CVSAnalY

In order to extract the data the command executed was:

cvsanaly2 -u root -p root -d gedit_cvsanaly --extensions=Metrics --metrics-all http://svn.gnome.org/svn/gedit/trunk/

Evolution of commits per month

R commands:

library(RMySQL)

con <- dbConnect(dbDriver("MySQL"), user="root",
                 password="root", dbname="gedit_cvsanaly")

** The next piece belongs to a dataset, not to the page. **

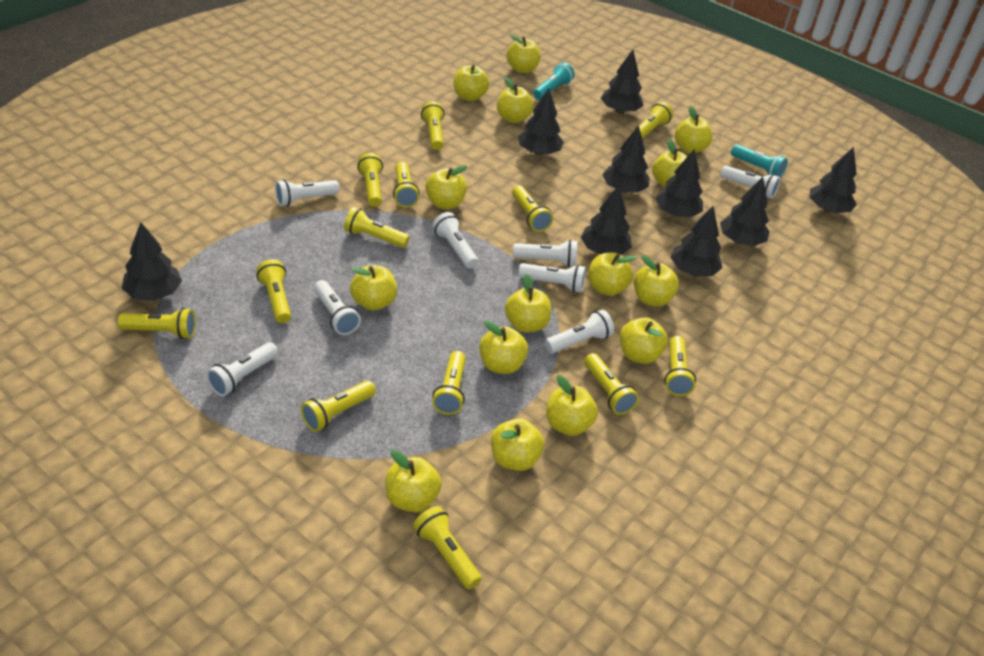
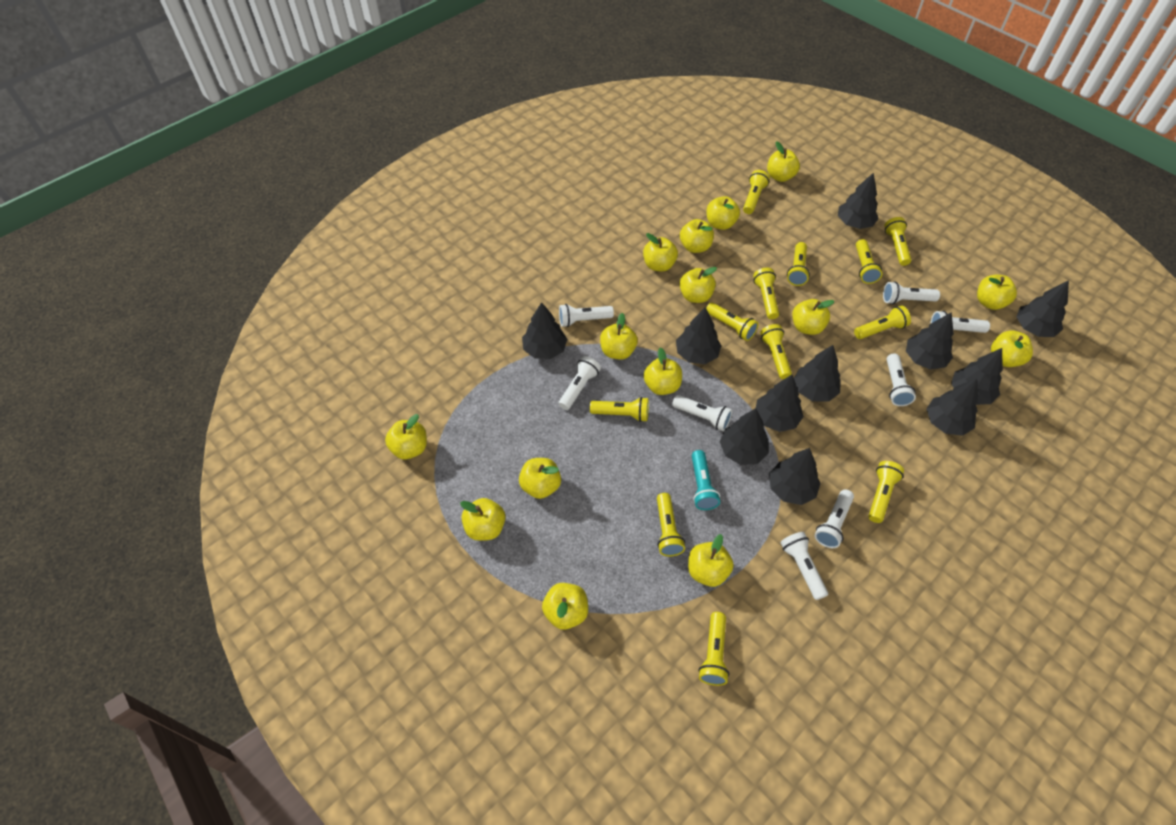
black tree: 9 -> 11
turquoise flashlight: 2 -> 1
yellow flashlight: 13 -> 12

query <- "SELECT date_format(s.date, '%m/%Y') date, count(s.id) commits
          FROM scmlog s group by date_format(s.date,'%Y%m');"
results <- dbGetQuery(con,query)

evol_commits <- ts(results$commits, start=c(1998,4), freq=12)
plot(evol_commits, type="l", xlab="Date", ylab="Commits",
     main="Number of commits per month")

query_avg <- "SELECT AVG(g.numcommits)
	FROM
	( SELECT date_format(s.date, '%Y') myyear,
		date_format(s.date, '%m') mymonth, count(s.id) numcommits
		FROM scmlog s
		GROUP BY date_format(s.date,'%Y%m') ) g;"
result_avg <- dbGetQuery(con,query_avg)
qqline(result_avg, col="blue", lty=2)

query_max_min <- "SELECT MAX(g.numcommits) as max, MIN(g.numcommits) as min
	FROM
	( SELECT date_format(s.date, '%Y') myyear,
		date_format(s.date, '%m') mymonth,
		count(s.id) numcommits
		FROM scmlog s
		GROUP BY date_format(s.date,'%Y%m') ) g;"
result_max_min <- dbGetQuery(con,query_max_min)
qqline(result_max_min$max, col="red", lty=2)
qqline(result_max_min$min, col="green", lty=2)

legend("topright", inset=.05, c("average","maximun","minimun"),
       fill=c("blue","red","green"))

See Figure 3, “Evolution of commits per month”.

Aggregated number of commits up to time

R commands:

query <- "SELECT g.myyear, g.mymonth, g.numcommits,
		(@sumacu:=@sumacu+g.numcommits) aggregated_numcommits
	FROM
		(SELECT @sumacu:=0) r, (SELECT date_format(s.date, '%Y') myyear,
			date_format(s.date, '%m') mymonth,
			COUNT(s.id) numcommits
		FROM scmlog s
		GROUP BY date_format(s.date,'%Y%m')) g;"
results <- dbGetQuery(con,query)
evol_num_commits <- ts(results$aggregated_numcommits, start=c(1998,4), freq=12)
plot(evol_num_commits, type="h", xlab="Date", ylab="Commits",
     main="Aggregated number of commits", col = "dark blue")

See Figure 4, “Aggregated number of commits up to time”.

Number of commits per author

R commands:

query <- "SELECT p.name author, count(s.id) commits
	FROM scmlog s LEFT JOIN people p ON s.committer_id=p.id
	GROUP BY committer_id ORDER BY commits;"
results <- dbGetQuery(con,query)
plot(results$commits, xlab="Author", ylab="Commits",
     main="Number of commits by author")

See Figure 5, “Number of commits per author”.

Lorenz curve

R commands:

query <- "SELECT committer_id, count(*) AS num_commits FROM scmlog
          GROUP BY committer_id ORDER BY num_commits desc;"
total_committers <- dbGetQuery(con, query)
library(ineq)

Gini(total_committers$num_commits)

Lc(total_committers$num_commits, plot=T)

See Figure 6, “Lorenz curve”.

Number of commits by author per year

R commands:

library(RMySQL)

con <- dbConnect(dbDriver("MySQL"), user="root",
                 password="root", dbname="gedit_cvsanaly")

query <- "
SELECT year, name, num
FROM
(SELECT date_format(s.date, '%Y') AS year, p.name AS name, count(s.id) AS num
FROM scmlog s LEFT JOIN people p ON s.committer_id=p.id
GROUP BY year, name
ORDER BY year, num) g
WHERE g.num > 20;
"

results <- dbGetQuery(con,query)

results$year <- factor(results$year)

query_names <- "
SELECT DISTINCT(name)
FROM
(SELECT date_format(s.date, '%Y') AS year, p.name AS name, count(s.id) AS num
FROM scmlog s LEFT JOIN people p ON s.committer_id=p.id
GROUP BY year, name
ORDER BY year, num) g
WHERE g.num > 20;
"

names <- dbGetQuery(con,query_names)

col <- 1
for (i in names$name) {
	results$color[results$name==i] <- col
	col <- col + 1
}

dotchart(results$num, groups=results$year, labels=results$name,
         color=results$color, cex=.7, xlab="Number of commits",
         main="Commits by author per year")

See Figure 7, “Number of commits by author per year”.